As músicas de Belchior sempre deixaram intrinsecamente um caráter de busca da liberdade de uma geração reprimida por um Estado de exceção, onde direitos e garantias foram suprimidos e, por conseguinte, o medo tomava conta daqueles que pensavam ideologicamente diferente. Belchior foi apenas um dos vários outros cantores da década de 70 da música popular brasileira que criticou em suas letras a sociedade vivida e a preocupação com futuro, o que fez com muito esmero e brilhantismo.

Em uma de suas músicas, Belchior exclama que: “a minha dor é perceber apesar de termos feito tudo que fizemos, ainda somos os mesmos e vivemos como nossos pais” [3]. Tal explanação compactuava com um pensamento, de uma parte da geração, que estava com anseio de liberdade e efetividade plena dos direitos civis, o que era impedido pelo Estado.

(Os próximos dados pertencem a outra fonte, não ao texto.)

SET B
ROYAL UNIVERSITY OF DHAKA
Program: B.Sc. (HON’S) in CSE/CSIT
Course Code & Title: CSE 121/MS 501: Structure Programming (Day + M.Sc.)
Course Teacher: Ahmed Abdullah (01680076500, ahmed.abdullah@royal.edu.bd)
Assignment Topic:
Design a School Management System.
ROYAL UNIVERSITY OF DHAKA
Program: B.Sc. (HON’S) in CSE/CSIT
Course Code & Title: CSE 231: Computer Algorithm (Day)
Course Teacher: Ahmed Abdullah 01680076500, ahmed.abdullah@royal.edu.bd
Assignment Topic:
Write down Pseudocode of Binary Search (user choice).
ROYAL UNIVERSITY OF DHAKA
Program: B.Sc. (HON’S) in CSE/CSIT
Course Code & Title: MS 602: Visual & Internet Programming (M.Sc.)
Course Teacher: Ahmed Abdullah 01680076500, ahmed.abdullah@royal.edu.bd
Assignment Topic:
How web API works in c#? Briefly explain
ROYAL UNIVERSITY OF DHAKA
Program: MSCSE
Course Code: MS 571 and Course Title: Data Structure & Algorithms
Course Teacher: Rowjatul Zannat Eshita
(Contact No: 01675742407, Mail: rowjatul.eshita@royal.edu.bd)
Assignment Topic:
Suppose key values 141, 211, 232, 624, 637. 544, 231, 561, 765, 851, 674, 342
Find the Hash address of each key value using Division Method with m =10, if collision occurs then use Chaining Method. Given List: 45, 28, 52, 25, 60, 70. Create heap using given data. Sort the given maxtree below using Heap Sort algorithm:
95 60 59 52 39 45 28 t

Tal contextualização precisa ser feita, pois em 1976, ano de lançamento de tal música, o Brasil passava por uma ditadura que mitigava a liberdade de expressão nas rádios, nos jornais, na cultura etc. Destarte, os músicos se desdobravam para burlar a censura da ditadura em suas letras, para que, com ambiguidades e metáforas, pudessem para criticar o detentor do poder da época. Assim, Belchior promoveu a sua crítica a uma grande parcela da sociedade que viviam no passado, como os seus pais, já que nada faziam contra aquele estado de coisas que se impunha.

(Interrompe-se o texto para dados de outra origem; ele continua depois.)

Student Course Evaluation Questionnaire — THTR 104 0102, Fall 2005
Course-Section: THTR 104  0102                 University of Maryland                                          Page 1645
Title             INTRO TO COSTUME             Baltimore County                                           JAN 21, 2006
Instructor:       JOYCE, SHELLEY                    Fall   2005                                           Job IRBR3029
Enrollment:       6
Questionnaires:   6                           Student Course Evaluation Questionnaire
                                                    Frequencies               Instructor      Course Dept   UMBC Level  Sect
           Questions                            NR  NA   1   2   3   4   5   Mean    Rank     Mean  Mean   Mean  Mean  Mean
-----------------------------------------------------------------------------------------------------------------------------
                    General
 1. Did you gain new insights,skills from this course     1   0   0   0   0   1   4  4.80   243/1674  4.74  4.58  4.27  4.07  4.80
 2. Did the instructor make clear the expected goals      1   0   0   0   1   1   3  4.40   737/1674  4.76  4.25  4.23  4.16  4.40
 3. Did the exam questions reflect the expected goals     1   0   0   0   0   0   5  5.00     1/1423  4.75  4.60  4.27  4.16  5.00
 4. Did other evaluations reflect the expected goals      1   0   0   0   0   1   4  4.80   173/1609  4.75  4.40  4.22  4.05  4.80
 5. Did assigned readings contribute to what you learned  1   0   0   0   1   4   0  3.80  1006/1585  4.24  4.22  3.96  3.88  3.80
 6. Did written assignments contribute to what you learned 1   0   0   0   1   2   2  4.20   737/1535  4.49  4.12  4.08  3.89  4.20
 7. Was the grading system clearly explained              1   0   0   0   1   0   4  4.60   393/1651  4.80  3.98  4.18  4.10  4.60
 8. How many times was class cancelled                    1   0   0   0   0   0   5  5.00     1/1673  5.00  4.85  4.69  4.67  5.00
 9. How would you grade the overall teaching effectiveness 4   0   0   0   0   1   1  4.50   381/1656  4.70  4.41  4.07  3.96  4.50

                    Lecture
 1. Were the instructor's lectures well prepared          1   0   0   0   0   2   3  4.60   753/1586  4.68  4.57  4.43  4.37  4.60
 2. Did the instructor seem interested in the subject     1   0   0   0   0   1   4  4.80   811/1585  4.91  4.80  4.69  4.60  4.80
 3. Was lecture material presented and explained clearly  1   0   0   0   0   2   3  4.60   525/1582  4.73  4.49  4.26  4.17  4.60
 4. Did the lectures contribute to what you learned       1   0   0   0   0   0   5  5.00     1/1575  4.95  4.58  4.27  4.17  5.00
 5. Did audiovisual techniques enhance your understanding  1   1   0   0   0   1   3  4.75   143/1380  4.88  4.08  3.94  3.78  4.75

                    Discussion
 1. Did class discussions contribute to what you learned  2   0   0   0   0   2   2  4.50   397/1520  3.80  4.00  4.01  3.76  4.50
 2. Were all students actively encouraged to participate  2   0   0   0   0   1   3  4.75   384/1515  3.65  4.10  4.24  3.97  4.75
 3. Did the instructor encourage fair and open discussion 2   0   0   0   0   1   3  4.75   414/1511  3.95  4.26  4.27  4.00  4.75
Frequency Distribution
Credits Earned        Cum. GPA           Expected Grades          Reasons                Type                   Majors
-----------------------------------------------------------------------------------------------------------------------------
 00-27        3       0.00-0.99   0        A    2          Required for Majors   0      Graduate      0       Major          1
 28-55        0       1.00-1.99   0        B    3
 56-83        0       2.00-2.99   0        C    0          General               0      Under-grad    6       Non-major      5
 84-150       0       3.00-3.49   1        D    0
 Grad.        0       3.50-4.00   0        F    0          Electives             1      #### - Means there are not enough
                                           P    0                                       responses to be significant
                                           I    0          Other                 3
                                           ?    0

Na época do referido compositor, vivia-se o Estado da opinião imposta, o que segundo Paulo Bonavides [4] afirma, ocorre quando a“(...) opinião, enfim, organizada e que traduz, ao exprimir-se, a ideologia do partido único, instrumento da ditadura totalitária.” Daí surge o objetivo de Belchior ao falar sobre os anseios de uma sociedade reprimida em sua época.

Passados uma série de anos, podemos ver estas mesmas situações hoje ocorrendo, já que estamos novamente vivendo “como nossos pais.” Mas esta crítica social feita a mais de 40 anos por Belchior em suas letras, pode estar se repetindo novamente no atual momento do Brasil? Pois bem, explica-se. É notório que o Brasil vive nos últimos anos um turbilhão de escândalos de corrupção e nascimentos de polos efervescentes de antagonismos ideológicos na opinião pública.

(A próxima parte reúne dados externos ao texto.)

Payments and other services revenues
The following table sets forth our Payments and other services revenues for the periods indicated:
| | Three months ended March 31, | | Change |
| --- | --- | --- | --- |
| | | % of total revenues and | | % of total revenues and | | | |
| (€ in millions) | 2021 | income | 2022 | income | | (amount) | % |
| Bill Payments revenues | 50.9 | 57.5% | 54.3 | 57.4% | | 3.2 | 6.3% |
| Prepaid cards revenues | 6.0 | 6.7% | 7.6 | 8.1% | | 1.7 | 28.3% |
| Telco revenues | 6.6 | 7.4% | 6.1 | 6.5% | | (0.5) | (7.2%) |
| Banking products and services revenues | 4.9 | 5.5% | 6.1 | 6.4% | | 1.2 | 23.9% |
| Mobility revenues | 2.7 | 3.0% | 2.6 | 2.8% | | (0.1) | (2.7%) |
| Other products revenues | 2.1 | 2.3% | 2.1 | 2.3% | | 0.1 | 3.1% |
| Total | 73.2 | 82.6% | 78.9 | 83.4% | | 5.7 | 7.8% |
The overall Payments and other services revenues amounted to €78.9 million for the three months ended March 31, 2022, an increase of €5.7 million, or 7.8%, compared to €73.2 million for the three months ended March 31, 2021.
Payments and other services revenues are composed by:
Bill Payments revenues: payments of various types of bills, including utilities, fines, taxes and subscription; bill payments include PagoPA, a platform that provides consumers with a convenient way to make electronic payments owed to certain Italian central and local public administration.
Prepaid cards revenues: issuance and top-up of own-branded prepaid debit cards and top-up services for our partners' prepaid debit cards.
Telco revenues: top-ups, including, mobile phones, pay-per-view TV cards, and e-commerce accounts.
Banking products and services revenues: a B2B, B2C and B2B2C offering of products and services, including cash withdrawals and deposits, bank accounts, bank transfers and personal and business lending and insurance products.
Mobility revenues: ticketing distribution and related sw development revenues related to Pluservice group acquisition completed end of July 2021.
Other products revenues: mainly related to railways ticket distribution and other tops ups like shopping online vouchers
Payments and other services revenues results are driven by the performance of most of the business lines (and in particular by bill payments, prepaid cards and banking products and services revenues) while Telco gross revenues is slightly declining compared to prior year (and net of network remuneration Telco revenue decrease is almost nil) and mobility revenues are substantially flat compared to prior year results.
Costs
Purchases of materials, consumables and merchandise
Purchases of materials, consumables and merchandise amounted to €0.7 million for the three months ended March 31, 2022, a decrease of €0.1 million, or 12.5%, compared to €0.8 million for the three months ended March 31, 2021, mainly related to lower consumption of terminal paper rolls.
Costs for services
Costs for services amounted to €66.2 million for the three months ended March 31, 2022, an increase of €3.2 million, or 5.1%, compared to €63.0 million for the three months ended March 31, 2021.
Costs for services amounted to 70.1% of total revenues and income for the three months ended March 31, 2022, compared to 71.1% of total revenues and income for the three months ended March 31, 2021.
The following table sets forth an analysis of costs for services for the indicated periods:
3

Define a opinião pública Alfred Sauvy [5] como “um árbitro, uma consciência, diremos que quase um tribunal desprovido de poder jurídico, mas receado. É o foro interior de uma nação. A opinião pública, esse poder anônimo, é uma força política e essa força não foi prevista por nenhuma constituição.” Com efeito a sociedade responde ao que é colocado por suas autoridades, ou seja, vivia-se um período de repressão, com restrição de liberdades, sendo que a opinião pública era sobrepujada pela opinião do Estado, o que leva a Belchior gritar por liberdade, só que de forma metafórica em suas obras.

A isso podemos comparar o atual momento vivido no Brasil, nada mais que é uma reação do povo as atitudes do Estado, onde a opinião pública vem sendo controlada pelo interesse, não mais do Estado somente e, também, de uma parcela da sociedade de busca o retorno ao controle estatal. Tais atitudes acabam por fomentar um Estado policial, promovido pela mídia e pela própria máquina estatal.

Mas como essas reações políticas podem virar fundamentos desenfreados, voltado até em discursos? É possível ver isso em opiniões odiosas em redes sociais, de pessoas para com as outras pelo simples fato de pensar diferente politicamente, o que tem levado à separação da convivência social de quem pensa diferente. É perceptível tais atos também pelo afã de vingança que ocorre em certas atuações públicas, em todas as esferas e poderes, demonstrando a volta deste estado de exceção. Não é mais possível a realização do pleno direito de manifestação, de greve, de publicidade dos atos públicos, entre outros, e também querem arruinar certas associações para enfraquecer suas atuações. Ou seja, o retorno a como viviam os nossos pais.

Belchior criticava em sua época este tipo de repressão, que era colocada pelo Estado para com a sociedade com o intuito de promover o seu policiamento, sua vigília, sua condução. Atualmente vemos a mesma repressão, mas pela incivilidade, pública ou privada, que se criou ao lidar com a opinião alheia ao se tratar de política. Muros ideológicos impedem o diálogo e catapultam o bom senso nestes dias, como repetição de vários outros momentos na recente história do Brasil.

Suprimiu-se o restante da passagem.